* [Assignment]
Search the data for the string "lines", and report each line where it is found.

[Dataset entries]
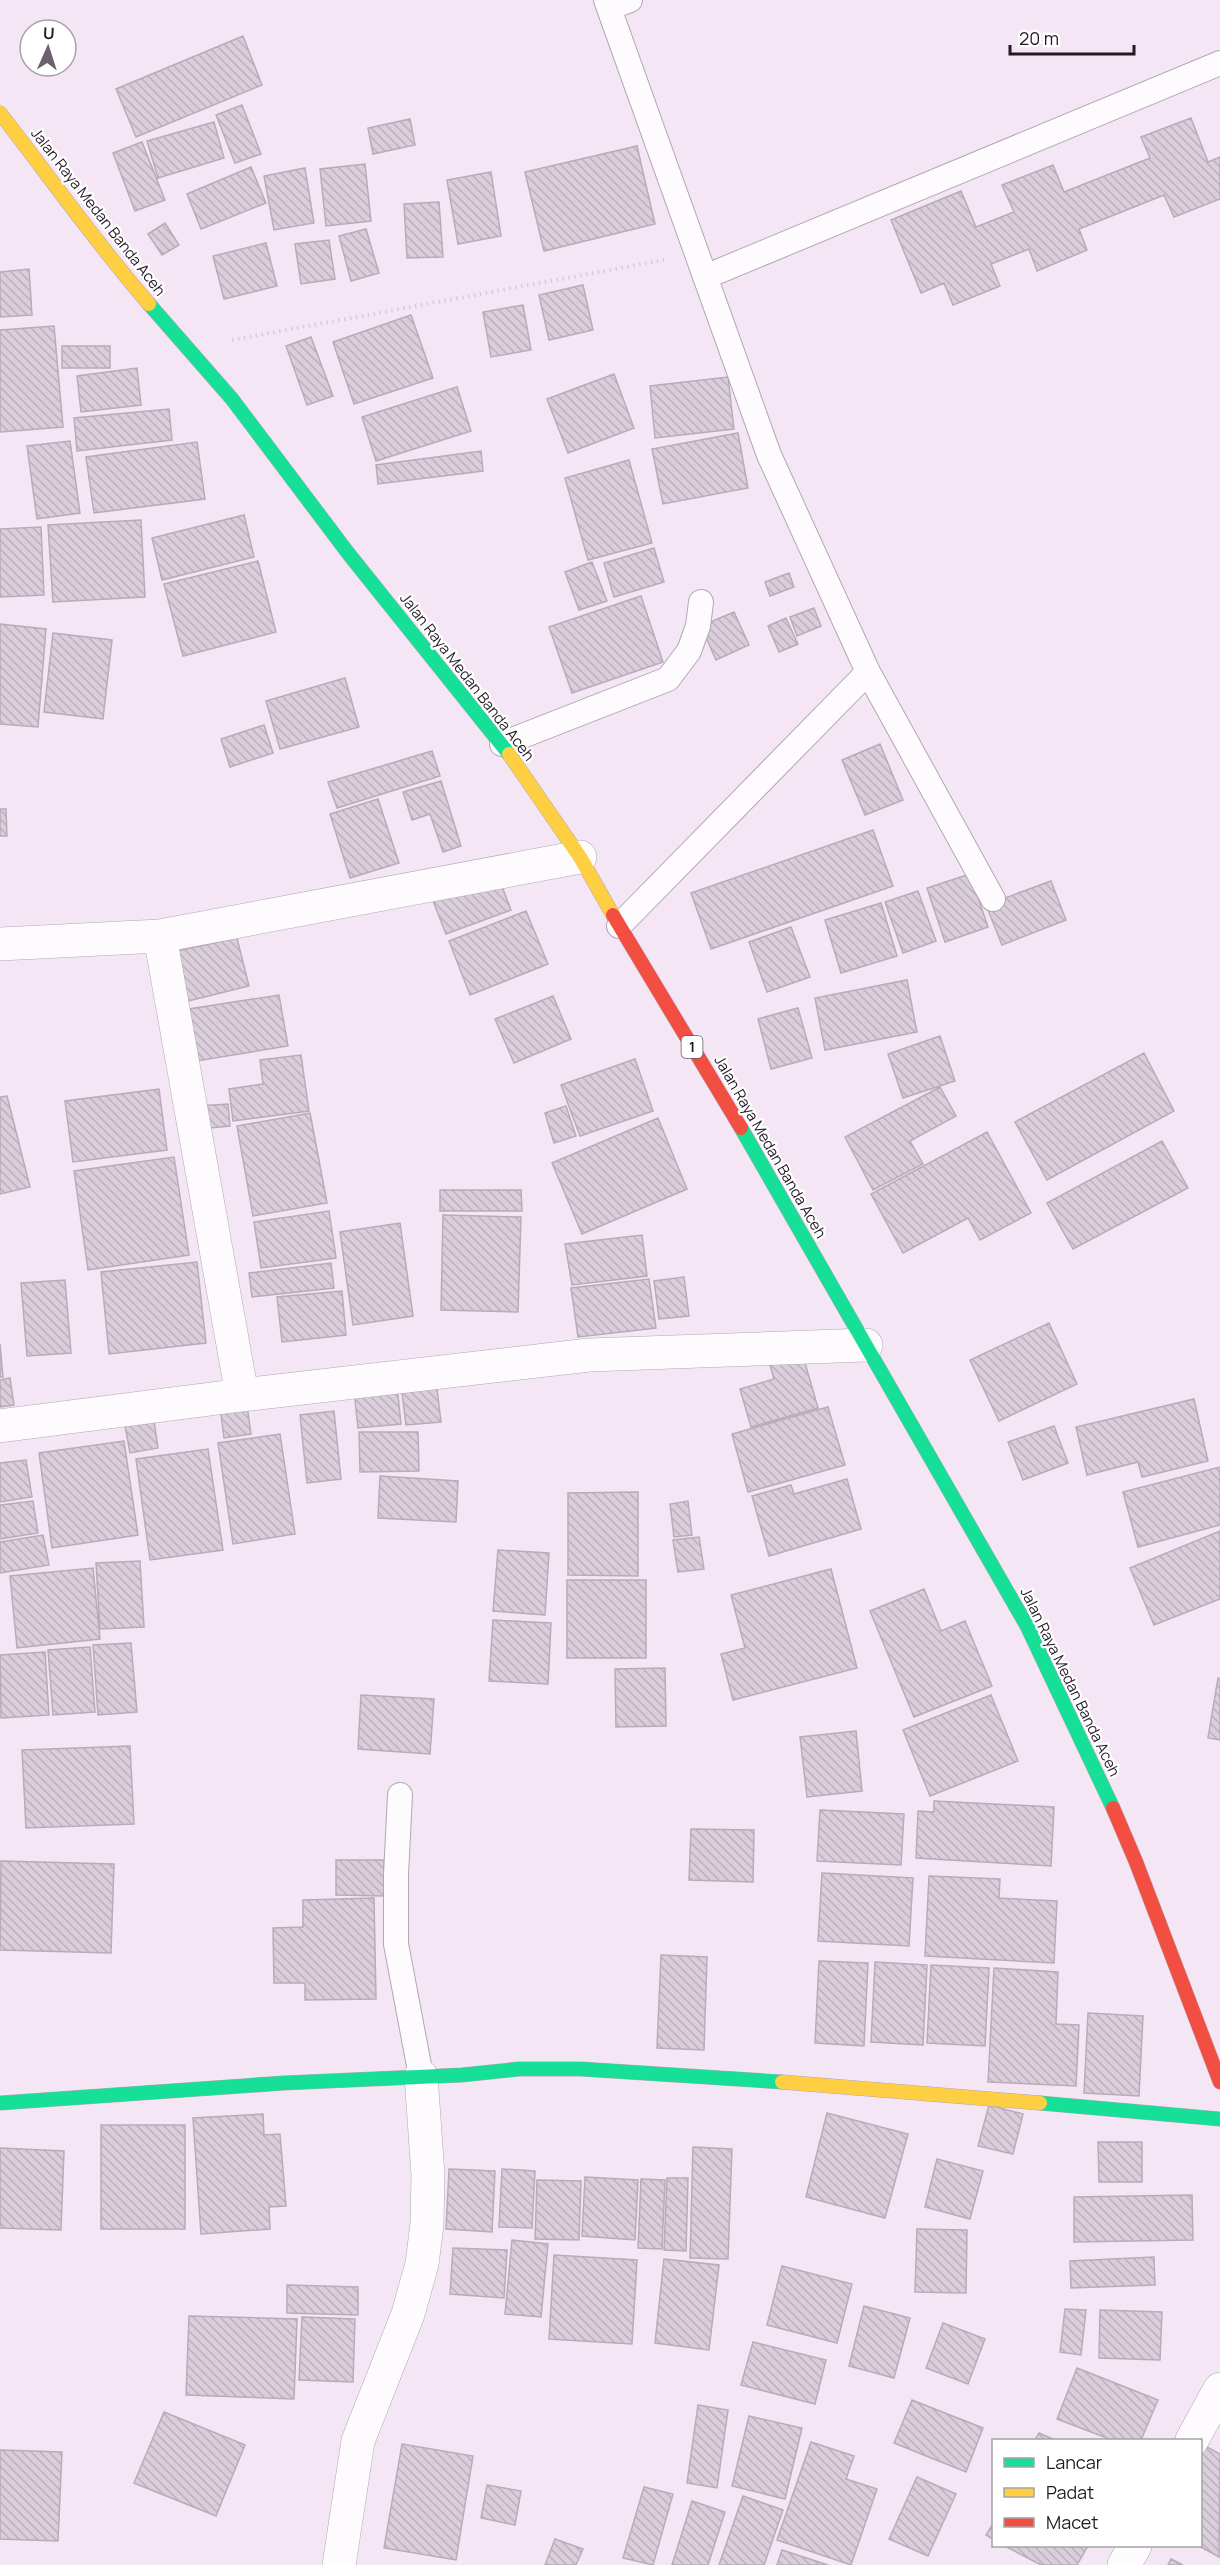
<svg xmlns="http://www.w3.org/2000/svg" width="1220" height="2565" font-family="Manrope,sans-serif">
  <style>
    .building { fill: url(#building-back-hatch); stroke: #b8acb9; stroke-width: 1.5 }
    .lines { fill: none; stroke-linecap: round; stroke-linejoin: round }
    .lane-casing { stroke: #b2a7b3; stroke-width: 26 }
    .street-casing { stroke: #b2a7b3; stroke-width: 34 }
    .fast-casing { stroke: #b2a7b3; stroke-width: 15 }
    .slow-casing { stroke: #b2a7b3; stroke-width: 15 }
    .jam-casing { stroke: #b2a7b3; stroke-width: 15 }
    .path { stroke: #d3ced3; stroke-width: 4; stroke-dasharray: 1.5 4.5; stroke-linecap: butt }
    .lane { stroke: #fefbfe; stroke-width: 24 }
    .street { stroke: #fefbfe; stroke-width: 33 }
    .fast { stroke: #16e098; stroke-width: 14 }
    .slow { stroke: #ffcf43; stroke-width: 14 }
    .jam { stroke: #f24e42; stroke-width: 14 }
    .labels { text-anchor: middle; stroke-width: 4.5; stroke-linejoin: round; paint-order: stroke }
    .shield { fill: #fff; stroke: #665f66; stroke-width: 1.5 }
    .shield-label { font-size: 14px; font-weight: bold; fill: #241a24 }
    .street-label { font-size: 15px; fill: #241a24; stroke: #fff }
  </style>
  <defs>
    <pattern id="building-back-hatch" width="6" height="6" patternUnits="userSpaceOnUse" patternTransform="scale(1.5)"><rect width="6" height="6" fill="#daceda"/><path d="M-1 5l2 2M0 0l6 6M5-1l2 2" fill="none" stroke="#bbb0bb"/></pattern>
  </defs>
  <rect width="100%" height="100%" fill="#f5e6f6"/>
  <path class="building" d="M243,36L262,85L136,137L116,89Z
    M242,105L261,154L235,163L216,115Z
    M1191,118L1208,162L1220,157V199L1174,217L1164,195L1079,229L1087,250L1037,271L1029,249L991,264L1000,286L953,305L944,283L921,293L891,220L961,191L976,227L1014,212L1002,185L1053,165L1064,192L1150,158L1141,137Z
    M410,119L415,145L373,154L368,128Z
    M214,122L224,158L158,178L147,141Z
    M142,142L165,200L135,211L113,153Z
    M637,146L655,224L544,251L525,172Z
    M365,164L371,221L326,226L320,169Z
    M251,167L266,203L201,229L187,194Z
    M305,168L314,223L274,230L264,176Z
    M491,172L501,236L458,244L447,180Z
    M439,202L443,257L407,258L404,204Z
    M165,223L179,245L162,255L148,234Z
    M366,229L379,273L351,281L339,236Z
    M329,240L335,279L301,284L295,244Z
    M266,243L277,286L224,299L213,256Z
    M29,269L32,315L0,317V272Z
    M583,285L593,330L549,340L539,295Z
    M523,305L531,350L491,357L483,312Z
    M411,315L433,378L354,404L333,342Z
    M54,326L63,427L0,432V330Z
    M311,337L333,396L307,405L286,346Z
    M62,346H110V368H62Z
    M137,368L141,405L81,412L77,376Z
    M614,374L634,428L568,453L547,399Z
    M728,377L734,429L655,438L650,386Z
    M457,387L471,431L376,461L362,417Z
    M169,409L172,440L77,451L74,418Z
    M738,433L748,488L663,504L652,449Z
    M70,441L80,513L37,519L27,446Z
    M197,442L205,499L94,513L86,457Z
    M481,451L483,471L378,484L376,465Z
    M629,460L652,543L588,560L565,478Z
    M244,515L254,557L162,580L152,538Z
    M141,520L145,597L53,602L48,525Z
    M41,527L44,595L0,597V529Z
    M654,548L664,582L614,597L604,563Z
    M258,561L276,632L183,656L164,584Z
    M592,562L607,601L579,610L565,572Z
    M789,573L794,587L770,596L765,582Z
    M641,596L663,662L572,693L549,627Z
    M814,608L821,626L797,636L790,617Z
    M734,612L749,645L716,660L701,626Z
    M786,618L798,644L779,652L768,626Z
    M0,624L46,629L38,727L0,724Z
    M53,633L112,640L103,719L44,712Z
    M345,678L359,727L280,749L266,701Z
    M264,725L273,753L230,767L221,739Z
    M880,744L903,800L865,815L842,760Z
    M432,751L440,776L337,808L328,782Z
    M441,781L461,846L443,852L430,814L412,820L403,792Z
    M378,799L399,863L350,878L330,814Z
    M0,809H6L7,836H0Z
    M873,830L893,886L711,949L691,893Z
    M970,874L988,927L945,942L927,888Z
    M498,876L511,910L446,934L433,901Z
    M1051,881L1066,920L1002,945L986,905Z
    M918,891L936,941L903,953L885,902Z
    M881,903L897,956L841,973L825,920Z
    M526,911L548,964L470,995L449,941Z
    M791,927L810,977L767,992L749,942Z
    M237,938L249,986L184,1002L173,952Z
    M907,980L917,1032L825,1050L815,998Z
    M279,995L288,1046L197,1061L189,1009Z
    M553,996L571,1039L514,1063L495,1019Z
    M798,1008L812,1058L771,1069L758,1019Z
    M940,1036L955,1081L903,1098L888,1054Z
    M1144,1053L1174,1111L1047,1180L1015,1122Z
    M301,1055L309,1111L233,1121L229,1089L263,1084L260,1060Z
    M635,1059L653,1111L580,1136L561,1085Z
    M940,1087L956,1116L910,1141L923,1164L873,1190L845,1137Z
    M159,1089L167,1150L73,1162L65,1101Z
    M7,1096L30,1187L0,1194V1097Z
    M228,1104L230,1126L200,1129L198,1106Z
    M566,1106L576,1136L554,1143L545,1113Z
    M310,1113L327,1203L253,1216L237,1126Z
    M658,1118L687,1189L582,1234L552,1163Z
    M987,1132L1031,1213L980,1240L968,1218L903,1253L871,1194Z
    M1162,1141L1188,1188L1073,1249L1047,1203Z
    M174,1157L189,1255L88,1270L74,1171Z
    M440,1190H521L522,1211H440Z
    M329,1211L336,1258L261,1268L254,1222Z
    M443,1215L521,1217L518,1312L441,1310Z
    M400,1223L413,1316L353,1325L340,1232Z
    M642,1235L647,1276L572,1285L565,1244Z
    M197,1262L206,1343L109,1354L101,1272Z
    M331,1263L334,1288L252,1297L249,1273Z
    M684,1277L689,1316L659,1319L654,1281Z
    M649,1279L656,1328L578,1337L571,1288Z
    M65,1280L71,1353L27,1356L21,1283Z
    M342,1291L346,1335L282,1342L277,1297Z
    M1049,1323L1077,1384L999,1421L970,1360Z
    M0,1344L3,1377H0Z
    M801,1349L818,1408L751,1427L740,1389L774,1379L768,1358Z
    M10,1378L14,1405L0,1407V1380Z
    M436,1381L441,1422L406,1425L401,1385Z
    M397,1386L401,1424L358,1428L354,1390Z
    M1194,1399L1208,1461L1142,1477L1138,1462L1087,1475L1076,1427Z
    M247,1405L251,1434L224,1438L220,1407Z
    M828,1407L845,1465L748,1492L732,1434Z
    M334,1411L341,1479L307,1483L300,1415Z
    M154,1421L158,1448L130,1453L125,1426Z
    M1054,1426L1068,1463L1023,1480L1008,1442Z
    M359,1432H418L419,1471L360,1472Z
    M280,1434L295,1534L233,1544L218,1443Z
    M124,1441L138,1535L52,1548L39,1453Z
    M208,1449L223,1550L150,1560L136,1459Z
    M26,1460L32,1497L0,1502V1463Z
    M1220,1467V1525L1138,1547L1123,1492Z
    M380,1476L458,1481L456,1522L378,1518Z
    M847,1479L861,1529L769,1556L752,1496L791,1485L794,1494Z
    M638,1492V1576L568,1575V1493Z
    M33,1501L38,1533L0,1539V1505Z
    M688,1501L692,1535L674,1537L670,1504Z
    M1220,1531V1599L1154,1625L1130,1568Z
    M43,1535L49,1565L0,1573V1542Z
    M699,1537L704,1569L678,1572L673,1540Z
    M498,1550L549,1553L545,1615L493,1611Z
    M140,1561L144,1627L100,1629L96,1563Z
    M93,1568L100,1639L17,1648L10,1576Z
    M831,1569L857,1668L733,1700L721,1654L745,1648L731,1595Z
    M567,1580H646V1658H567Z
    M924,1589L941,1631L965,1621L992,1686L914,1717L870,1611Z
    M493,1620L551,1623L548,1684L489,1681Z
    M131,1643L137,1712L98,1715L93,1645Z
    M90,1647L95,1712L53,1715L48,1650Z
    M45,1652L49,1715L1,1718L0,1655Z
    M665,1668L666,1726L616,1727L615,1669Z
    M1218,1678L1220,1679V1740L1208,1738Z
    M361,1695L434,1699L430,1754L358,1749Z
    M991,1695L1018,1761L930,1796L903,1730Z
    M856,1731L862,1791L807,1797L800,1737Z
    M130,1746L134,1824L26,1828L22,1750Z
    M934,1801L1054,1807L1051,1866L916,1858L918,1811L934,1812Z
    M820,1810L904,1814L901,1865L817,1861Z
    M691,1829L754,1830L753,1882L689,1880Z
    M336,1860H384V1896L336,1895Z
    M1,1861L114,1864L111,1953L0,1950Z
    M822,1873L913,1878L909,1946L818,1941Z
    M929,1876L1000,1879L999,1898L1057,1901L1054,1963L925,1956Z
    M374,1898L376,1999L305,2000V1983H274L273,1928L303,1927V1900Z
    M661,1955L707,1957L704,2050L657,2048Z
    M819,1961L868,1963L864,2046L815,2043Z
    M875,1962L927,1965L923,2045L871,2042Z
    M931,1965L989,1968L985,2046L927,2043Z
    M994,1968L1058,1972L1056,2024L1079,2025L1076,2086L988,2082Z
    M1088,2013L1143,2016L1139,2096L1084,2093Z
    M989,2105L1023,2114L1013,2154L978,2146Z
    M827,2113L908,2134L885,2218L806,2197Z
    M263,2114L264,2135L280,2134L286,2206L269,2207L270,2229L201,2234L193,2118Z
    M101,2125H185V2229H101Z
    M1098,2142H1142V2182H1099Z
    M693,2147L732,2149L728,2259L690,2258Z
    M0,2148L64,2151L61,2230L0,2228Z
    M937,2159L983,2171L970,2219L925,2207Z
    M449,2169L495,2171L492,2232L446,2229Z
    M502,2169L535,2171L532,2228L499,2227Z
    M585,2177L638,2180L635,2240L582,2236Z
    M667,2178H688L686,2251L664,2250Z
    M641,2179L665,2180L662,2249L638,2248Z
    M537,2180L581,2181L579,2240L535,2239Z
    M1192,2195L1193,2240L1074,2242V2197Z
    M917,2229L967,2230L966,2293L915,2292Z
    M512,2240L548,2244L541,2317L505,2314Z
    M453,2248L507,2250L504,2298L450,2294Z
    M554,2255L637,2260L632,2344L549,2339Z
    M1154,2257L1155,2285L1071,2288L1070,2261Z
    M664,2259L719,2265L709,2350L655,2343Z
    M782,2266L852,2284L837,2343L767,2325Z
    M287,2285L358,2287V2315L287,2313Z
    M864,2306L910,2318L894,2378L849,2366Z
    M1065,2309L1086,2310L1081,2355L1060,2352Z
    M1100,2310L1162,2312L1160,2360L1099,2358Z
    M189,2316L297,2319L294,2399L186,2395Z
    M302,2317L355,2319L353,2382L299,2380Z
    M943,2323L985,2339L968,2384L926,2368Z
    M753,2342L826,2360L815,2404L741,2385Z
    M1077,2368L1158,2400L1141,2440H1112L1057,2419Z
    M912,2400L983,2428L966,2472L894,2443Z
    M698,2405L728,2410L717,2488L687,2483Z
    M164,2412L245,2445L216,2516L134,2483Z
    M749,2416L802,2428L785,2499L732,2486Z
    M1039,2433L1055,2440H1035Z
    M811,2442L854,2456L846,2479L877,2489L851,2565L777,2540Z
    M1200,2443L1220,2454L1219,2557L1199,2546Z
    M402,2444L473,2456L456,2560L384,2548Z
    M0,2450L62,2452L58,2541L0,2539Z
    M917,2477L956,2494L928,2556L889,2539Z
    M487,2485L521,2491L515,2525L481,2518Z
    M644,2487L673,2494L653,2565L623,2558Z
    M743,2496L783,2510L764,2565H719Z
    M692,2501L725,2512L708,2565H672Z
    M994,2522V2540L986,2535Z
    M555,2539L583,2549L576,2565H545Z
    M1005,2546H1088L1077,2565H1041Z
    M782,2550L828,2565H777Z
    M1171,2559L1183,2565H1168Z"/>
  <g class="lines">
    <g class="lane-casing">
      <path id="lane" d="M606,0L769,455L868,672L993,899
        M609,8L630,0
        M705,277L1220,63
        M502,744L668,679L689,651L698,626L701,602
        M619,926L868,672
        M400,1795L396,1875V1944L421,2076"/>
    </g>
    <g class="street-casing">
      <path id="street" d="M160,936L242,1395
        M0,944L160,936L580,857
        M0,1426L242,1395L589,1355L866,1345
        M1192,2440L1220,2389
        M339,2565L358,2441L408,2314L422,2264L427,2224L428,2175L421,2076
        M1124,2565L1135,2546"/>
    </g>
    <g class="fast-casing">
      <path id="fast" d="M149,304L232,399L348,553L509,754
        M741,1128L1027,1626L1113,1808
        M0,2103L284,2083L462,2075L519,2069H581L782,2082
        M1040,2103L1220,2119"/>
    </g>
    <g class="slow-casing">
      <path id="slow" d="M0,113C50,177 96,243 149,304
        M509,754L580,857L613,915
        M782,2082L1040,2103"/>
    </g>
    <g class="jam-casing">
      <path id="jam" d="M613,915L741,1128
        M1113,1808L1136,1862L1220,2082"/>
    </g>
    <path class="path" d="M232,340L664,260"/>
    <use href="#lane" class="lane"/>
    <use href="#street" class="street"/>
    <use href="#fast" class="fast"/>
    <use href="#slow" class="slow"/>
    <use href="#jam" class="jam"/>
  </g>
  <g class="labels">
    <rect class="shield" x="681.5" y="1036" width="21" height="22" rx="4.5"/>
    <g class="shield-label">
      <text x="692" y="1052">1</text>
    </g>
    <g class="street-label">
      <text transform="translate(98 212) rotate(52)" y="5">Jalan Raya Medan Banda Aceh</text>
      <text transform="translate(467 677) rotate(52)" y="5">Jalan Raya Medan Banda Aceh</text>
      <text transform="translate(770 1147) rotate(60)" y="5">Jalan Raya Medan Banda Aceh</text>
      <text transform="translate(1070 1682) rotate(64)" y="5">Jalan Raya Medan Banda Aceh</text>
    </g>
  </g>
  <rect x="992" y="2439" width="210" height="108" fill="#ffffff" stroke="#a7a3a7" stroke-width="1.5"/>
  <rect x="1004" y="2458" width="30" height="9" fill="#16e098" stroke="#a7a3a7" stroke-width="1.5"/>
  <text x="1046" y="2469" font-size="18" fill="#241a24">Lancar</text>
  <rect x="1004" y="2488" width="30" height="9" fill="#ffcf43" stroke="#a7a3a7" stroke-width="1.5"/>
  <text x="1046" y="2499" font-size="18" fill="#241a24">Padat</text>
  <rect x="1004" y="2518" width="30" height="9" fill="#f24e42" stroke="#a7a3a7" stroke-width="1.5"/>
  <text x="1046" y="2529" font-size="18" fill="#241a24">Macet</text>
  <g transform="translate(48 48) rotate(3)"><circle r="28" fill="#ffffff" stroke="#a7a3a7" stroke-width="1.5"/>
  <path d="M0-4.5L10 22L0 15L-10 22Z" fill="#6d616e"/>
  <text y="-9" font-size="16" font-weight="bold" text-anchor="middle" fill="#241a24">U</text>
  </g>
  <path d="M1010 45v9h124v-9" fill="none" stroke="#241a24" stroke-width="3"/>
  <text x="1019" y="45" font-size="18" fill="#241a24" stroke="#ffffff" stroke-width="4.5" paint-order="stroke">20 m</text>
</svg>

* [Written answer]
    .lines { fill: none; stroke-linecap: round; stroke-linejoin: round }
  <g class="lines">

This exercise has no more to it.